La Russie continue parallèlement de mener une mobilisation de ses réservistes afin de recruter 300 000 combattants pour son invasion de l'Ukraine, cherchant la parade à la contre-offensive des troupes ukrainiennes qui ont, fortes des livraisons d'armes occidentales, repris des milliers de kilomètres carrés de territoire début septembre.

En Crimée, une journaliste de l'AFP a vu des rangées d'hommes mobilisés, souvent d'âge mûr, en treillis militaire et kalachnikov en main, attendre leur tour avant de monter dans des bus.

Cette campagne de recrutement, menée par endroits de manière chaotique, a poussé de nombreux Russes à fuir, un exode confirmé mardi par deux pays voisins, la Géorgie et le Kazakhstan, tandis qu'un afflux est également observé aux frontières de la Mongolie et de la Finlande.

Par ailleurs, les gazoducs Nord Stream construits au fond de la mer Baltique pour acheminer le gaz russe vers l'Europe ont été touchés par des fuites majeures.

Bien qu'ils soient hors service, les deux tubes étaient remplis de gaz.

Le Kremlin s'est dit extrêmement préoccupé, disant n'exclure aucune hypothèse, y compris celle d'un sabotage.

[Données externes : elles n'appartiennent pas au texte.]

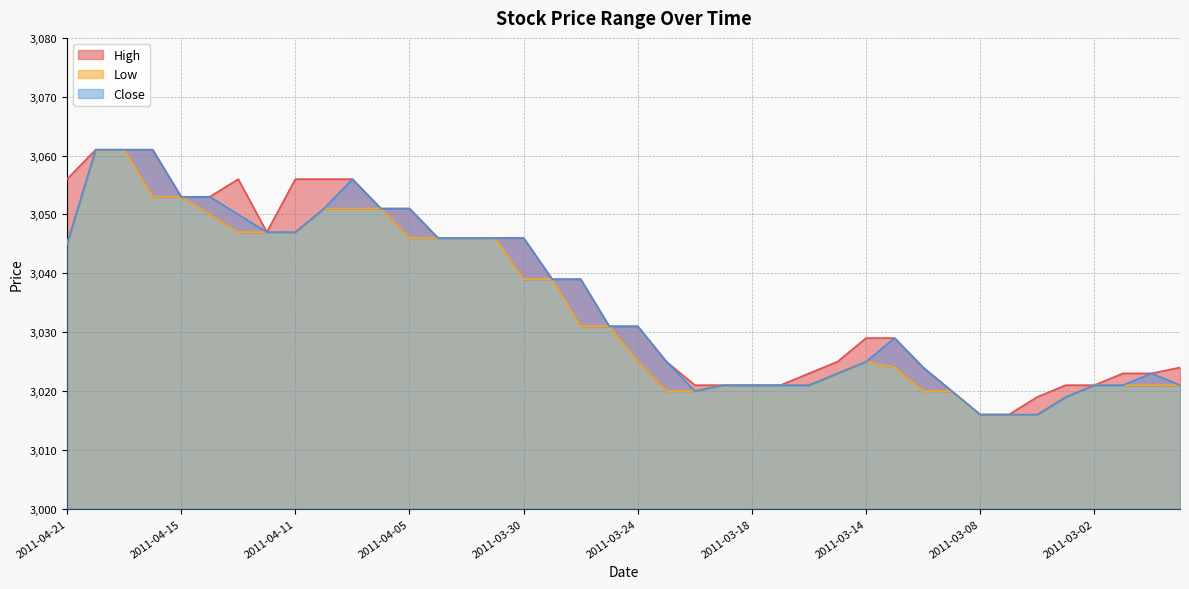

Does the chart display data point markers on the line(s)?

No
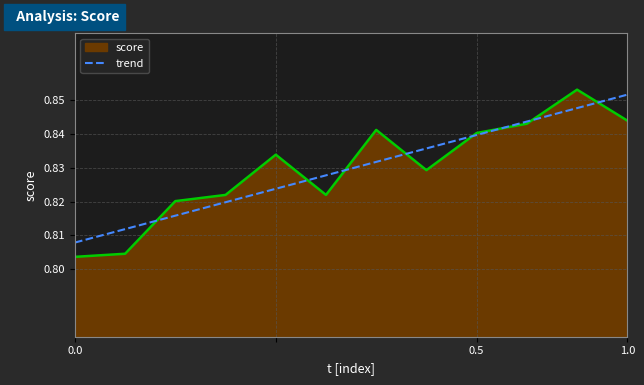

Count the number of categories in the chart.

12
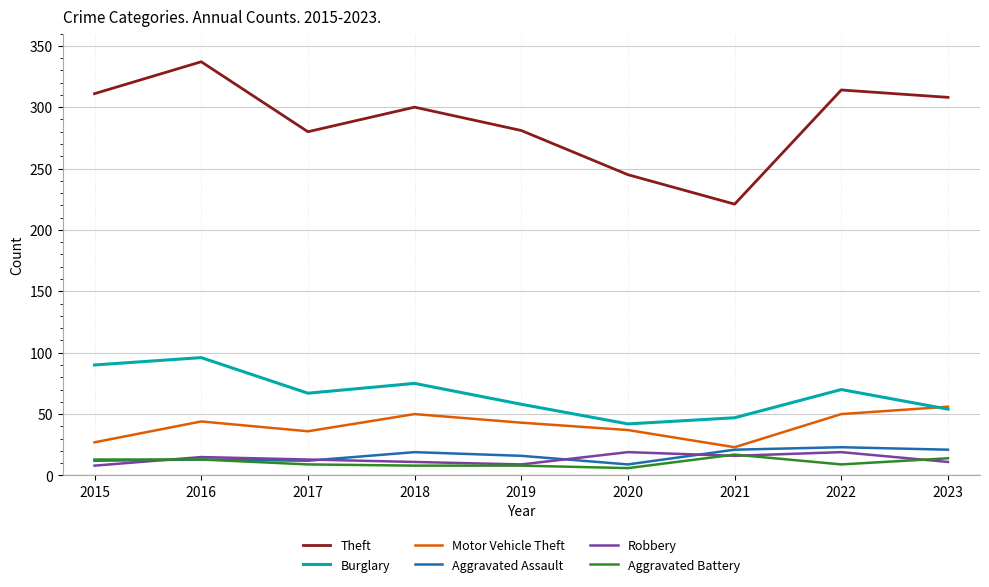

Which series changed the most between 2021 and 2022?

Theft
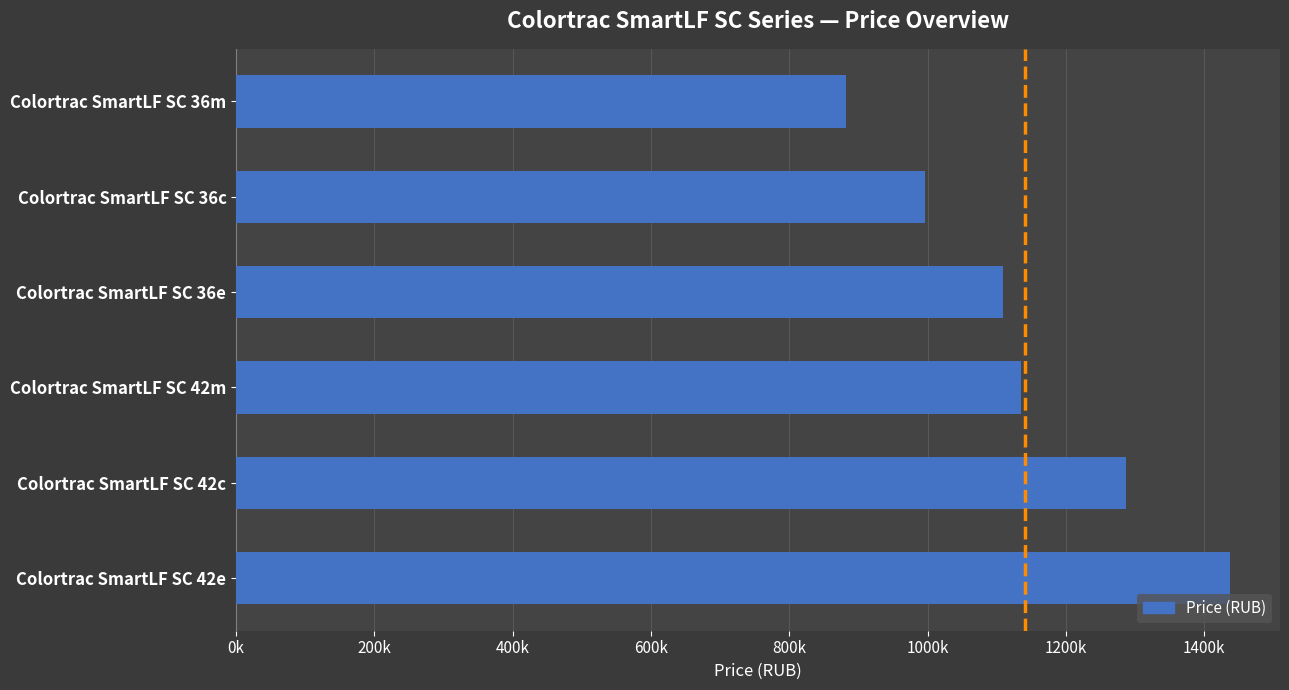

Which category has the lowest value across all series?

Colortrac SmartLF SC 36m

L'Ukraine a de son côté dénoncé une attaque terroriste russe.

Les vastes fuites en cours sont dues à des actes délibérés et pas à un accident, a affirmé mardi soir la première ministre danoise Mette Frederiksen, pour qui elles devraient durer au moins une semaine jusqu'à l'épuisement du méthane qui s'échappe des conduites sous-marines.

La présidente de la Commission européenne, Ursula von der Leyen, a elle aussi estimé qu'il s'agissait d'un acte de sabotage.